On a construction site off 38th Avenue in West Highland, builder Jeff Ayres stands amid the bones of a townhome project as it’s being framed. He points to the garage, which is twice as tall as it should be. The height, he explains, is to make room for an automated lift.
This is one of three projects he’s working on that are planning for some kind of robotic parking mechanism. The other two — one on Tennyson and another on Santa Fe — are looking into the smarter puzzle systems.
“Most people probably want a parking spot,” Ayres speculates.

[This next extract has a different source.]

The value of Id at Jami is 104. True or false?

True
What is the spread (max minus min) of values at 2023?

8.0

While Denverites do have a propensity to drive, developers say their motivation to try novel approaches has more to do with their bottom line.
Leonard Taub, who’s building the townhomes on 38th and looking into a puzzle system for his multi-use building on Santa Fe, has a background in the automated parking industry in New York and New Jersey. Back east, he said, this kind of thing is motivated by a pure lack of space.

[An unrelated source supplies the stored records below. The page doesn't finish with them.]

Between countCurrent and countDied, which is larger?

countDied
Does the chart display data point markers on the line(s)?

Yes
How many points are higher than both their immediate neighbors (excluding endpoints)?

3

That’s not the case in Denver.
Developers here have to contend with mandated minimum parking that’s laid out by the city’s zoning code. Depending on where you’re building, you may be required to include between 1.25 and .75 parking spaces per residential unit. When it comes to balancing the books on a new project, making spaces can be a challenge.
“A lot of projects in Denver do not work because it’s too expensive to dig that hole,” Taub said, referring to the below-grade parking garage that he’s happy to avoid in his blueprints. That kind of thing might work in Cherry Creek, where properties already come with an elevated price tag, but not so much in north Denver.
The two-car lifts he’s making room for on 38th Avenue are optional, but he’s leaning on the dense puzzle system to make his Santa Fe project viable. Taub says he’s looking into squeezing in as many as 55 spots.
“Every project lives and dies by the parking requirement,” said developer Dylan Lucas, who’s building a multi-use project on Tennyson. “The things I’ve looked at and passed on were because we couldn’t make the parking work.”
And beyond making code, Lucas is especially interested in freeing up extra square footage for commercial spaces with “curb appeal” along Tennyson’s main-street stretch.
“I did not want my ground floor to be 70 percent parking spaces,” he said. “That’s the prime real estate.”
At the moment, there are few if any automated systems in Denver. When Lucas met with the city to pitch the puzzle system, he said officials had looked at a few plans but had yet to see any used.
But interest is growing.
“Within the past year there’s been a lot of interest coming from Denver,” said Ray Kahue, spokesperson for CityLift Parking, which makes a version of the puzzle lift system. CityLift just installed a system in Wisconsin, and Kahue says it’s part of a trend of new demand in the center of the country.
Lucas says he could see this kind of thing becoming more common in Denver, though he thinks an era of self-driving cars might outmode parking requirements altogether.
For now, though, he’s happy to be a part of the first wave of builders embracing a new way of doing things.
“Somebody has to take that first leap,” he said.